Task description:
Give back each entry word for word, but drop the images.

(Extracted records)
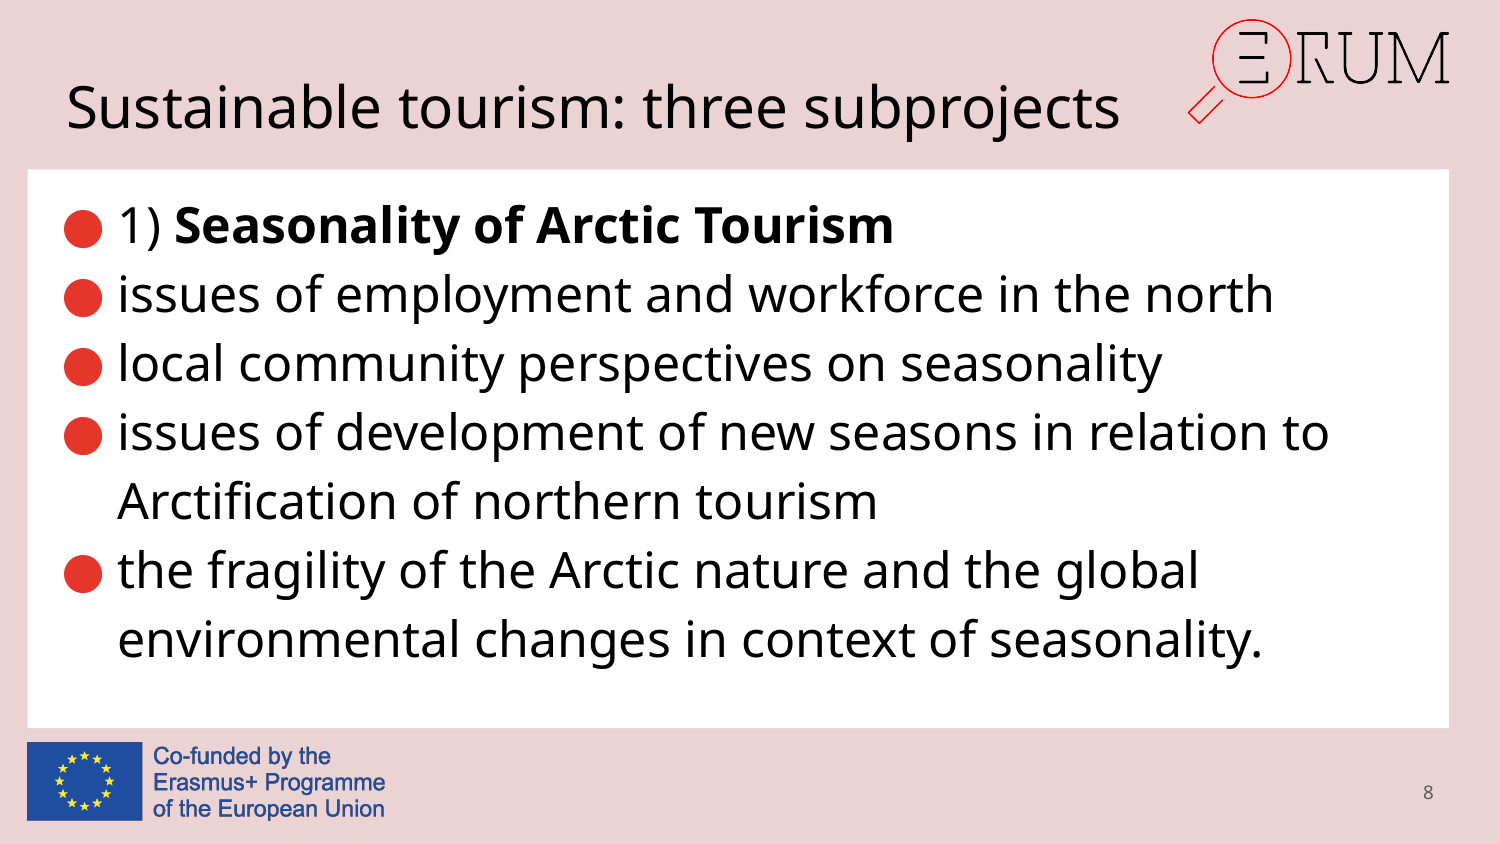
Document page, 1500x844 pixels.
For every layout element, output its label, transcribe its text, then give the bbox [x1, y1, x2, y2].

list 1) Seasonality of Arctic Tourism issues of employment and workforce in the north local community perspectives on seasonality issues of development of new seasons in relation to Arctification of northern tourism the fragility of the Arctic nature and the global environmental changes in context of seasonality. [27, 169, 1449, 729]
picture [27, 742, 385, 821]
title Sustainable tourism: three subprojects [51, 55, 1168, 150]
slide_number 8 [1358, 761, 1449, 826]
picture [1136, 0, 1500, 137]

Response to the task:
Document page, 1500x844 pixels.
For every layout element, output its label, transcribe its text, then give the bbox [x1, y1, x2, y2].

list 1) Seasonality of Arctic Tourism issues of employment and workforce in the north local community perspectives on seasonality issues of development of new seasons in relation to Arctification of northern tourism the fragility of the Arctic nature and the global environmental changes in context of seasonality. [27, 169, 1449, 729]
picture [27, 742, 385, 821]
title Sustainable tourism: three subprojects [51, 55, 1168, 150]
slide_number 8 [1358, 761, 1449, 826]
picture [1136, 0, 1500, 137]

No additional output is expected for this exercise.